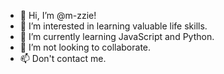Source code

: - 👋 Hi, I’m @m-zzie!
- 👀 I’m interested in learning valuable life skills.
- 🌱 I’m currently learning JavaScript and Python.
- 💞️ I’m not looking to collaborate.
- 📫 Don't contact me.

<!---
m-zzie/m-zzie is a ✨ special ✨ repository because its `README.md` (this file) appears on your GitHub profile.
You can click the Preview link to take a look at your changes.
--->
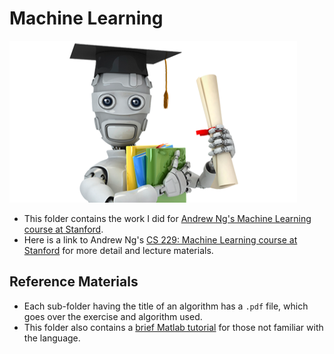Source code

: # Machine Learning

![Machine Learning](machinelearning.png "Machine Learning")

- This folder contains the work I did for [Andrew Ng's Machine Learning course at Stanford](https://www.coursera.org/learn/machine-learning).
- Here is a link to Andrew Ng's [CS 229: Machine Learning course at Stanford](http://cs229.stanford.edu/) for more detail and lecture materials. 

## Reference Materials
- Each sub-folder having the title of an algorithm has a `.pdf` file, which goes over the exercise and algorithm used.
- This folder also contains a [brief Matlab tutorial](https://github.com/navdeep-G/awesome-statistics-ml/tree/master/Machine%20Learning/Andrew%20Ng's%20ML%20Course/Matlab%20Tutorial) for those not familiar with the language.
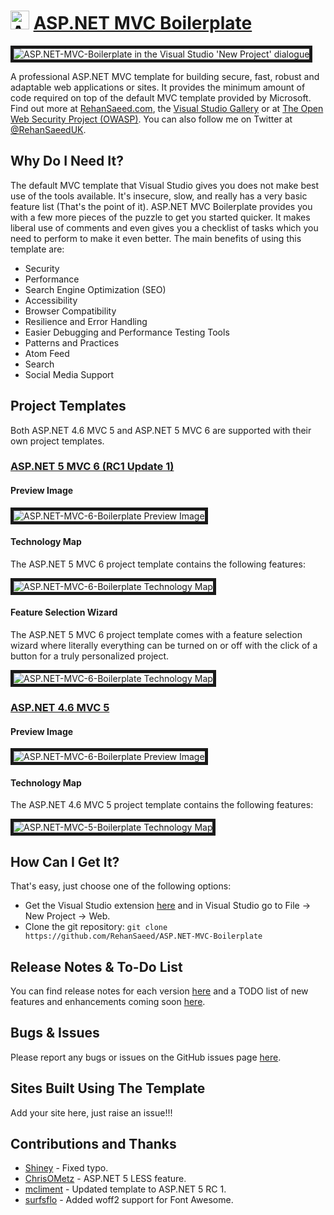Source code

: <h1>
    <img src="https://raw.githubusercontent.com/RehanSaeed/ASP.NET-MVC-Boilerplate/master/Images/Nuget Icon.png" alt="ASP.NET MVC Boilerplate Logo" width="30px" height="30px" /> <a href="https://github.com/RehanSaeed/ASP.NET-MVC-Boilerplate">ASP.NET MVC Boilerplate</a>
</h1>

<img alt="ASP.NET-MVC-Boilerplate in the Visual Studio 'New Project' dialogue"
     border="5"
     src="https://github.com/RehanSaeed/ASP.NET-MVC-Boilerplate/blob/master/Images/New%20Project.png" />

A professional ASP.NET MVC template for building secure, fast, robust and adaptable web applications or sites. It provides the minimum amount of code required on top of the default MVC template provided by Microsoft. Find out more at [RehanSaeed.com](http://rehansaeed.com/asp-net-mvc-boilerplate/), the [Visual Studio Gallery](https://visualstudiogallery.msdn.microsoft.com/6cf50a48-fc1e-4eaf-9e82-0b2a6705ca7d) or at [The Open Web Security Project (OWASP)](https://www.owasp.org/index.php/OWASP_ASP.NET_MVC_Boilerplate_Project). You can also follow me on Twitter at [@RehanSaeedUK](https://twitter.com/rehansaeeduk).</p>

## Why Do I Need It?

The default MVC template that Visual Studio gives you does not make best use of the tools available. It's insecure, slow, and really has a very basic feature list (That's the point of it). ASP.NET MVC Boilerplate provides you with a few more pieces of the puzzle to get you started quicker. It makes liberal use of comments and even gives you a checklist of tasks which you need to perform to make it even better. The main benefits of using this template are:

- Security
- Performance
- Search Engine Optimization (SEO)
- Accessibility
- Browser Compatibility
- Resilience and Error Handling
- Easier Debugging and Performance Testing Tools
- Patterns and Practices
- Atom Feed
- Search
- Social Media Support

## Project Templates

Both ASP.NET 4.6 MVC 5 and ASP.NET 5 MVC 6 are supported with their own project templates.

### [ASP.NET 5 MVC 6 (RC1 Update 1)](https://github.com/RehanSaeed/ASP.NET-MVC-Boilerplate/blob/master/MVC%206.md)

#### Preview Image

<img alt="ASP.NET-MVC-6-Boilerplate Preview Image"
     border="5"
     src="https://github.com/RehanSaeed/ASP.NET-MVC-Boilerplate/blob/master/Images/MVC%206%20Preview%20Image.png" />

#### Technology Map

The ASP.NET 5 MVC 6 project template contains the following features:

<img alt="ASP.NET-MVC-6-Boilerplate Technology Map"
     border="5"
     src="https://github.com/RehanSaeed/ASP.NET-MVC-Boilerplate/blob/master/Images/MVC%206%20Technology%20Map.png" />

#### Feature Selection Wizard

The ASP.NET 5 MVC 6 project template comes with a feature selection wizard where literally everything can be turned on 
or off with the click of a button for a truly personalized project.

<img alt="ASP.NET-MVC-6-Boilerplate Technology Map"
     border="5"
     src="https://github.com/RehanSaeed/ASP.NET-MVC-Boilerplate/blob/master/Images/ASP.NET%20MVC%20Boilerplate%20Feature%20Selection%20Wizard 1.png" />

### [ASP.NET 4.6 MVC 5](https://github.com/RehanSaeed/ASP.NET-MVC-Boilerplate/blob/master/MVC%205.md)

#### Preview Image

<img alt="ASP.NET-MVC-6-Boilerplate Preview Image"
     border="5"
     src="https://github.com/RehanSaeed/ASP.NET-MVC-Boilerplate/blob/master/Images/MVC%205%20Preview%20Image.png" />

#### Technology Map

The ASP.NET 4.6 MVC 5 project template contains the following features:

<img alt="ASP.NET-MVC-5-Boilerplate Technology Map"
     border="5"
     src="https://github.com/RehanSaeed/ASP.NET-MVC-Boilerplate/blob/master/Images/MVC%205%20Technology%20Map.png" />

## How Can I Get It?
That's easy, just choose one of the following options:

- Get the Visual Studio extension [here](https://visualstudiogallery.msdn.microsoft.com/6cf50a48-fc1e-4eaf-9e82-0b2a6705ca7d) and in Visual Studio go to File -> New Project -> Web.
- Clone the git repository: `git clone https://github.com/RehanSaeed/ASP.NET-MVC-Boilerplate`

## Release Notes & To-Do List
You can find release notes for each version [here](https://github.com/RehanSaeed/ASP.NET-MVC-Boilerplate/blob/master/Source/Boilerplate.Vsix/Release%20Notes.txt) and a TODO list of new features and enhancements coming soon [here](https://github.com/RehanSaeed/ASP.NET-MVC-Boilerplate/blob/master/TODO.md).

## Bugs & Issues

Please report any bugs or issues on the GitHub issues page [here](https://github.com/RehanSaeed/ASP.NET-MVC-Boilerplate/issues).

## Sites Built Using The Template

Add your site here, just raise an issue!!!

## Contributions and Thanks

- [Shiney](https://github.com/Shiney) - Fixed typo.
- [ChrisOMetz](https://github.com/ChrisOMetz) - ASP.NET 5 LESS feature.
- [mcliment](https://github.com/mcliment) - Updated template to ASP.NET 5 RC 1.
- [surfsflo](https://github.com/surfsflo) - Added woff2 support for Font Awesome.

==========

Please take the lines from the beginning of the data above through the line holding "- This folder contains" and transcribe them exactly, without any pictures.

◆ TASK SOLUTION ◆
Source code

: - 👋 Hi, I’m @m-zzie!
- 👀 I’m interested in learning valuable life skills.
- 🌱 I’m currently learning JavaScript and Python.
- 💞️ I’m not looking to collaborate.
- 📫 Don't contact me.

<!---
m-zzie/m-zzie is a ✨ special ✨ repository because its `README.md` (this file) appears on your GitHub profile.
You can click the Preview link to take a look at your changes.
--->
Source code

: # Machine Learning

![Machine Learning](machinelearning.png "Machine Learning")

- This folder contains the work I did for [Andrew Ng's Machine Learning course at Stanford](https://www.coursera.org/learn/machine-learning).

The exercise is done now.